We turn to combinatorics to determine the size of each class. For any one number, its equivalence class is constructed by creating permutations of the digits. The size of the class is therefore given by the number of unique permutations of digits in a sequence. We need to account for repetitions of indistinguishable objects: that is, given the sequence 100335, we need to account for that the the 3s and 0s can be interchanged in permutations without resulting in different integers.

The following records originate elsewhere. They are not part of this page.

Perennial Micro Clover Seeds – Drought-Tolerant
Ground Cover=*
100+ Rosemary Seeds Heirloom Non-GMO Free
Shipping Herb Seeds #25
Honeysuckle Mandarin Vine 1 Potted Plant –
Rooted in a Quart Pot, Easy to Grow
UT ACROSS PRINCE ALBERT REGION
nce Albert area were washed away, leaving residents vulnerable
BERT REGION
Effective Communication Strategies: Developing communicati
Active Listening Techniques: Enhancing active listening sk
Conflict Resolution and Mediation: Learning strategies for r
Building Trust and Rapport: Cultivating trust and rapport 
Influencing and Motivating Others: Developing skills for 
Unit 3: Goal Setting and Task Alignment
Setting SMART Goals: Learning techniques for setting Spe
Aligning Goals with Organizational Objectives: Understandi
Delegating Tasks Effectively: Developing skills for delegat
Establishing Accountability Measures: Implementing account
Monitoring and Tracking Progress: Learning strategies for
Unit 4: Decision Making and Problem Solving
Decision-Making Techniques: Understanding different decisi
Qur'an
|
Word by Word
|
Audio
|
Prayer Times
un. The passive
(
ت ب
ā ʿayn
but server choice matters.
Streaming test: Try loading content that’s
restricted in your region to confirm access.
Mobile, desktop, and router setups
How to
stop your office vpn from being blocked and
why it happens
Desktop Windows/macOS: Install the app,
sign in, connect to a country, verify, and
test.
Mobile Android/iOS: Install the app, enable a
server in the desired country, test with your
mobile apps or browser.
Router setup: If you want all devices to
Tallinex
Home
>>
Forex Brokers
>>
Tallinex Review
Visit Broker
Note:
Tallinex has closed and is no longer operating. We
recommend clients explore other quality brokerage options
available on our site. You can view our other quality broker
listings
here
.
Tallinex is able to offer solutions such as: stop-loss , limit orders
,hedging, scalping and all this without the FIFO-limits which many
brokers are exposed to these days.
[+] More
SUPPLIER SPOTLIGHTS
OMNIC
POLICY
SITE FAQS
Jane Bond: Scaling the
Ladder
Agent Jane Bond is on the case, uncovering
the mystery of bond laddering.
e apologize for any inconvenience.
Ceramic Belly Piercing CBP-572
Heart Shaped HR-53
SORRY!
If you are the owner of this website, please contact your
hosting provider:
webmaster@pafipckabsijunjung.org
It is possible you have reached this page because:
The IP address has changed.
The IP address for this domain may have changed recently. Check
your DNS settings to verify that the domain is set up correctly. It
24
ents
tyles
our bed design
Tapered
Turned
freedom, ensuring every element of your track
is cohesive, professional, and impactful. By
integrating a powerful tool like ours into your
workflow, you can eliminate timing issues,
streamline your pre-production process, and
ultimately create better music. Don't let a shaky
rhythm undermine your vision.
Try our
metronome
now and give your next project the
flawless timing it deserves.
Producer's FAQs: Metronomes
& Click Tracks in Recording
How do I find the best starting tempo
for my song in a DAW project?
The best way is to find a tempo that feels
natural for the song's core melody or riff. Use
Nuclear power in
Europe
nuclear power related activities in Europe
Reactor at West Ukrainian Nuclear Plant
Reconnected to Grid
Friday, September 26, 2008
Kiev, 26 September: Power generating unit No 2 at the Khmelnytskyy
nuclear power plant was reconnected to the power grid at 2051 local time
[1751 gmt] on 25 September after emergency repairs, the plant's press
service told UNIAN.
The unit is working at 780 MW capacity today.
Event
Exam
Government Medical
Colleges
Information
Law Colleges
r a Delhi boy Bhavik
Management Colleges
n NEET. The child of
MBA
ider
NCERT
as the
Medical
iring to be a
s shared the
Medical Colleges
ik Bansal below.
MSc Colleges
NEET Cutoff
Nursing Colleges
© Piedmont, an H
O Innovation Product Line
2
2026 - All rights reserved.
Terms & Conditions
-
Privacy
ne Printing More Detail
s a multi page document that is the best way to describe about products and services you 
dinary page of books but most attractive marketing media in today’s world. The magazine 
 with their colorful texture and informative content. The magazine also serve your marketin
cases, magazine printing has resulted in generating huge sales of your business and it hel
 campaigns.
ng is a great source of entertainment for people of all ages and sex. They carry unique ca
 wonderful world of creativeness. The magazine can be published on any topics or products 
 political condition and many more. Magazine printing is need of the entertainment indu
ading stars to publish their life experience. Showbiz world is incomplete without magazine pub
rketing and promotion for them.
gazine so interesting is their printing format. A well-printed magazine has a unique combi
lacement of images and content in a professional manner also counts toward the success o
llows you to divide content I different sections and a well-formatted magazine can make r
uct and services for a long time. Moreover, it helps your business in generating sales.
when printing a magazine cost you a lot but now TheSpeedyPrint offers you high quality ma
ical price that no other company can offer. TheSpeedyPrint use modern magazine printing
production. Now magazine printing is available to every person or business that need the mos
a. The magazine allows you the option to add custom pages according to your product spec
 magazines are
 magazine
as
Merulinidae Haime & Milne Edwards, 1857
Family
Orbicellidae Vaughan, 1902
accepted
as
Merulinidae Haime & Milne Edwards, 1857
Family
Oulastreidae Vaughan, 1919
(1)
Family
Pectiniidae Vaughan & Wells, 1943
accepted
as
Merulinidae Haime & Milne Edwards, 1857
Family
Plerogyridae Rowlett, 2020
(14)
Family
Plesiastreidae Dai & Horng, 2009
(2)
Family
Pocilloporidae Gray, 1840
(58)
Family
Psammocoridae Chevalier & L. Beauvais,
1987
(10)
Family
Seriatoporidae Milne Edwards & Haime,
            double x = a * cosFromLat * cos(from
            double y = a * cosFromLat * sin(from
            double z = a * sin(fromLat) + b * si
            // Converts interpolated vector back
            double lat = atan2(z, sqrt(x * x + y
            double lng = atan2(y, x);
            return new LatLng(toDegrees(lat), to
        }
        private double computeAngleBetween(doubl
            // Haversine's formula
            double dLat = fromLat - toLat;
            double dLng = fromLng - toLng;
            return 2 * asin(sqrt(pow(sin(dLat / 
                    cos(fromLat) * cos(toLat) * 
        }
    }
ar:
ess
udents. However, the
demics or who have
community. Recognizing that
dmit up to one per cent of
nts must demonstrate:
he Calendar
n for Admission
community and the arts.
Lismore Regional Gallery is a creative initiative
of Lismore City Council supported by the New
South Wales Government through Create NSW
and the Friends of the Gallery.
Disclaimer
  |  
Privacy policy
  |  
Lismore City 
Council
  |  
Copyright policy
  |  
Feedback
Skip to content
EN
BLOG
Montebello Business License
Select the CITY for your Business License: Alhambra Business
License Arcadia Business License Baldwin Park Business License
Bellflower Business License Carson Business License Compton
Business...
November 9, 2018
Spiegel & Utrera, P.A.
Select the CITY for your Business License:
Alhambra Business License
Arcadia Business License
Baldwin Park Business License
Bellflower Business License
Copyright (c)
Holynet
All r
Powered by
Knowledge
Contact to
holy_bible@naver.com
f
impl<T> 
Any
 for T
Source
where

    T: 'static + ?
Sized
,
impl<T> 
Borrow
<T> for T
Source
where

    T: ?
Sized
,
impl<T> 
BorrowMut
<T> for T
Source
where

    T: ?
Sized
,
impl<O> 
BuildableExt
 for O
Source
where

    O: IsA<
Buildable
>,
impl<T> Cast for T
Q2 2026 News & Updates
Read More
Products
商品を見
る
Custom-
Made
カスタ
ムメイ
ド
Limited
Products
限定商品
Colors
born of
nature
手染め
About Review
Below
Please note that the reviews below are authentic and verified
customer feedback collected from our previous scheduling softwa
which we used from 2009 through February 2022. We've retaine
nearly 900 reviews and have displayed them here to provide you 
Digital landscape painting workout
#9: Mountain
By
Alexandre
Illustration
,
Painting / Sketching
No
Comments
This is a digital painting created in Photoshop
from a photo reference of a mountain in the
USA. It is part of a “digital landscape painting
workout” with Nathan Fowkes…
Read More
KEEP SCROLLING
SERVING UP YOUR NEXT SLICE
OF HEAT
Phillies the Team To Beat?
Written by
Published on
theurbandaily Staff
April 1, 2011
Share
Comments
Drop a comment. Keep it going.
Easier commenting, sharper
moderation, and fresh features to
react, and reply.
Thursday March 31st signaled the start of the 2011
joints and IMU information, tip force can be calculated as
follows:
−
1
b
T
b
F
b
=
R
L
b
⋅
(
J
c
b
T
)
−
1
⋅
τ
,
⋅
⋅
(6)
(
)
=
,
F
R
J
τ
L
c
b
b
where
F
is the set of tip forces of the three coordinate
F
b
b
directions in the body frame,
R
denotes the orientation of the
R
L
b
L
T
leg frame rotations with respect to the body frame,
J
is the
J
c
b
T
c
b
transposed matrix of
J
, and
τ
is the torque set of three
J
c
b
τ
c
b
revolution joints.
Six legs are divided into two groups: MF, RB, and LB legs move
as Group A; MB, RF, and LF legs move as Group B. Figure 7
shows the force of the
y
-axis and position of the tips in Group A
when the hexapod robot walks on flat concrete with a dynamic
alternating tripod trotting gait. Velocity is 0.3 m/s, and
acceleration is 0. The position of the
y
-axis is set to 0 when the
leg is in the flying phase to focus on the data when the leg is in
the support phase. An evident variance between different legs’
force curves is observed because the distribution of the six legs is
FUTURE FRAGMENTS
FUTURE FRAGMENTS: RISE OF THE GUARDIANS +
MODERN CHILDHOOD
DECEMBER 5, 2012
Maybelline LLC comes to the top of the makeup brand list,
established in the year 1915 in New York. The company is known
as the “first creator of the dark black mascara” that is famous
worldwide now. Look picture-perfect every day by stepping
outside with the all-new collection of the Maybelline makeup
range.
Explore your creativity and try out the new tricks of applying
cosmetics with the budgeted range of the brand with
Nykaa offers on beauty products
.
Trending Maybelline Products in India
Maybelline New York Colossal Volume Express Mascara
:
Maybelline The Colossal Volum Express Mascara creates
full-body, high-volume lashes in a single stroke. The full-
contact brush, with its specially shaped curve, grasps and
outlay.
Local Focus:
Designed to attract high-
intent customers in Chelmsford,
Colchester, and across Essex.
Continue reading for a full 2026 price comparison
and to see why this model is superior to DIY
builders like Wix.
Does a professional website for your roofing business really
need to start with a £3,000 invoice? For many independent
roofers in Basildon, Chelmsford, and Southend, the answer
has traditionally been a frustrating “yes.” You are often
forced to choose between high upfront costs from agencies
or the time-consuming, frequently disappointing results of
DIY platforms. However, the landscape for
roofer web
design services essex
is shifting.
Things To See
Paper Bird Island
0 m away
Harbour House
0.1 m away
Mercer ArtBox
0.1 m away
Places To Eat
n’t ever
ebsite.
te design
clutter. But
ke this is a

The formula and reasoning for such a count is explained at http://www.andrews.edu/~calkins/math/webtexts/prod02.htm under the title “Permutations with repeated elements”. The eventual formula is;
nPr1 r2…rk = n! /( r1!r2!…rk!)
where we are arranging n elements where the first element occurs r1 times, the second r2 times …
We still need to figure out how to make sure we pick one (and only one) element from each equivalence class for our sequence calculations. Each class is composed of numbers that contain the same digits in some order. We can represent each class by creating a string with the non-decreasing sequence of digits that define the class. Generating all strings of of length 7 with non-decreasing sequence of digits will give us exactly one representative from each equivalence class.
With these optimizations, we solve the problem in 0.5 seconds using python. We can also count all the non-Happy numbers under 10^100 in under a minute. We can further reduce our computations by noticing that there are much fewer happy numbers than unhappy numbers – there are 20 happy numbers under 100. Since all numbers are either Happy or non-Happy, we can determine the number of non-Happy numbers by counting happy numbers and subtracting from the count of numbers in range.